I am following the derivation in this question. So we have: $$\begin{align} \text{RSS}(\beta) & = (y-X\beta)^T(y-X\beta) & (1) \end{align}$$
Differentiate w.r.t to $\beta$ and $\beta^T$, we have:
$$\begin{align} &\dfrac{\partial\text{RSS}}{\partial\beta} = -2X^{T}(y-X\beta) &&& (2)\\ &\dfrac{\partial^2\text{RSS}}{\partial \beta\text{ }\partial \beta^{T}} = 2X^{T}X\text{.} &&& (3) \end{align}$$
I understand the first differentiation from this explanation. However, I do not know how you can go from $(2)$ to $(3)$. Could someone explain?
Also, how do you get this? $$y^TX\beta=\beta^TX^Ty$$
TIA!
For the second part, they are each other's transpose:
$$(y^TX\beta)^T=((y^TX)\beta)^T=\beta^T(y^TX)^T=\beta^T(X^Ty)=\beta^TX^Ty$$
And since they are scalar, we have have the equality.

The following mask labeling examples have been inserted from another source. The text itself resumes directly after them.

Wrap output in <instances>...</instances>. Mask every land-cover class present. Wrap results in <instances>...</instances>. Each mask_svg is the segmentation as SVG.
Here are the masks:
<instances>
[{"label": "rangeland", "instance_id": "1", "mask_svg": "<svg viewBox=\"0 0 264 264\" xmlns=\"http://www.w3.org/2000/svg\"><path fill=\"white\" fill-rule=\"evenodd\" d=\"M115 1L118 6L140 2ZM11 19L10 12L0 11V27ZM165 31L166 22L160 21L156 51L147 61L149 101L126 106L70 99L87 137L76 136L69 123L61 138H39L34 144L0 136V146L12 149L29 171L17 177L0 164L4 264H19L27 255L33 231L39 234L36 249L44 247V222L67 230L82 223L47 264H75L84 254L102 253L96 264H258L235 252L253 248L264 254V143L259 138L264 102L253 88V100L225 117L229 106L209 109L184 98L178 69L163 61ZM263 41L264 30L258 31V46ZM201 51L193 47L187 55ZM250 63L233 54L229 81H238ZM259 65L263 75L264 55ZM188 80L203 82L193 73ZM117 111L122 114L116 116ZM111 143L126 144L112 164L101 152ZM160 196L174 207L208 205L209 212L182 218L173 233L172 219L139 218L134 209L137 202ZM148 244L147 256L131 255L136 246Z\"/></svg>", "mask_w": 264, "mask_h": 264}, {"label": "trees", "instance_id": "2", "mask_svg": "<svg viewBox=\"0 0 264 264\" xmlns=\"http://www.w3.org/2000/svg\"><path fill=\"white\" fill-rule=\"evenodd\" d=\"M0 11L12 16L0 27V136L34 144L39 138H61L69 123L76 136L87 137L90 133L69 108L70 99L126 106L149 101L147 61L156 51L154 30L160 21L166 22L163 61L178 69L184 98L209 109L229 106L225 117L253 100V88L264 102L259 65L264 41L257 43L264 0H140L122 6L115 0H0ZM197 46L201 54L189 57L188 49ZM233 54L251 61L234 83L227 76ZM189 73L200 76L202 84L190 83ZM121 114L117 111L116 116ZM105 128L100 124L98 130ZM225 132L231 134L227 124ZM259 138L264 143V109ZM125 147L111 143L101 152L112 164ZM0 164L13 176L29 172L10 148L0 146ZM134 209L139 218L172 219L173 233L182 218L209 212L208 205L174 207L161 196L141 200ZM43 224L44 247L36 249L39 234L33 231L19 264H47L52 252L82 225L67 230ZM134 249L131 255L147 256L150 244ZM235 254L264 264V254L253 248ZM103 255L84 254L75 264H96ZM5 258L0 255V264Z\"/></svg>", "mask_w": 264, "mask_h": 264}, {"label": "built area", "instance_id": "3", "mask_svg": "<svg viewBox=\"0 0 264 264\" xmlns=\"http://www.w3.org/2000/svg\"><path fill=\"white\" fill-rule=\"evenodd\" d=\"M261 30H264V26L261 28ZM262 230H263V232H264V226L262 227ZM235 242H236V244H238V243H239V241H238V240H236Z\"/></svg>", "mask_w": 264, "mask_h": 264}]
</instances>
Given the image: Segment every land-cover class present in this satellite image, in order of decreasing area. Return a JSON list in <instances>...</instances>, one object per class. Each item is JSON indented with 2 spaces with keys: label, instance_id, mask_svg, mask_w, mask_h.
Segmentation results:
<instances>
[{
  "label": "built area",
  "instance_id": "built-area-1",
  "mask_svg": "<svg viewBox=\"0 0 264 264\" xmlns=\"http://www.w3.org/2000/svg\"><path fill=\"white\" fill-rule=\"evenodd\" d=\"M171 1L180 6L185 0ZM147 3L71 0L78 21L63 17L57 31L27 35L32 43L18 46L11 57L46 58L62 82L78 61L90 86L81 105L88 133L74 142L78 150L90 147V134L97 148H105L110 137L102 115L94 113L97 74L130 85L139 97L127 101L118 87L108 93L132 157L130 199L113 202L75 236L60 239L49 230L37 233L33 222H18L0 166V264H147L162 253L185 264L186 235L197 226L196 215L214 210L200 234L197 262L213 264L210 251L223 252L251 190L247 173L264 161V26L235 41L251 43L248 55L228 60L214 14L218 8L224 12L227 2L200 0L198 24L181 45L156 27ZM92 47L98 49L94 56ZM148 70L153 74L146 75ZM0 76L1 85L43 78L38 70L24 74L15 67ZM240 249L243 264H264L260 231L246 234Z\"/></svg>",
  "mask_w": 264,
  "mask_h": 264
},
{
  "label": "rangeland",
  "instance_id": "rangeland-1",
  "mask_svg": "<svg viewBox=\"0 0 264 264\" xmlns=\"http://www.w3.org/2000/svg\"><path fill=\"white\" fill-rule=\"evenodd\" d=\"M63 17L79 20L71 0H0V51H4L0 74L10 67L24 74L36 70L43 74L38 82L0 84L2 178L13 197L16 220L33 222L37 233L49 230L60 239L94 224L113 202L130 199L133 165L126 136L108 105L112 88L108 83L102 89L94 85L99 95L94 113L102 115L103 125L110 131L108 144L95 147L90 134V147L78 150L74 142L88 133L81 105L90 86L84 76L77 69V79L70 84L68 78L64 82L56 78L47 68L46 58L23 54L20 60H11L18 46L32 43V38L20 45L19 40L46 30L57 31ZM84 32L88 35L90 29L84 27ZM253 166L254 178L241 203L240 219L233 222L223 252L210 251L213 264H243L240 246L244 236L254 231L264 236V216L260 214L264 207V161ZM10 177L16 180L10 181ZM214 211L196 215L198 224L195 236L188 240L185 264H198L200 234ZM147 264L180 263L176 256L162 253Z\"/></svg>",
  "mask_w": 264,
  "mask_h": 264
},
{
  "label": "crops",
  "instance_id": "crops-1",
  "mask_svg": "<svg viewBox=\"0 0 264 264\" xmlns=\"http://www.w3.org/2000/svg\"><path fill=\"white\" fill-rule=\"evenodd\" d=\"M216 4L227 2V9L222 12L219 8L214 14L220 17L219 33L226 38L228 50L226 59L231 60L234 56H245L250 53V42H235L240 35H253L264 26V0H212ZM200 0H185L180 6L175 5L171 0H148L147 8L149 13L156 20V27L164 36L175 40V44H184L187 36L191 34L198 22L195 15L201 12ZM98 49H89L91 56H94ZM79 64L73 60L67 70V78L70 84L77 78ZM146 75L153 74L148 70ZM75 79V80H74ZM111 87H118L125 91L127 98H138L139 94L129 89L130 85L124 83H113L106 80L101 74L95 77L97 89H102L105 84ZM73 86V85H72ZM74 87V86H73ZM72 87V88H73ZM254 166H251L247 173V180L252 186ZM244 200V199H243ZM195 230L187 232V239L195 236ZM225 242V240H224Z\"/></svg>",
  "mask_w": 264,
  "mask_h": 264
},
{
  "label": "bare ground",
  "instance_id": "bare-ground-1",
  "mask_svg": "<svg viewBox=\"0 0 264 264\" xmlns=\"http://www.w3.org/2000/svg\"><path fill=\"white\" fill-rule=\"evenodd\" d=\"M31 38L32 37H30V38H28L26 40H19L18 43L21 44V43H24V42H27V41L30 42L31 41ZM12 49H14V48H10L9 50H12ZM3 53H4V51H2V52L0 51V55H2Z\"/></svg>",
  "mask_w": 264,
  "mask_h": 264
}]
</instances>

Ignoring the $-2X^\top y$ term, your question essentially boils down to "why is $\frac{\partial}{\partial \beta} A \beta = A$ true?" where $A=X^\top X$. You can check this by thinking about the matrix multiplication $A\beta$ and taking partial derivatives with respect to each $\beta_i$.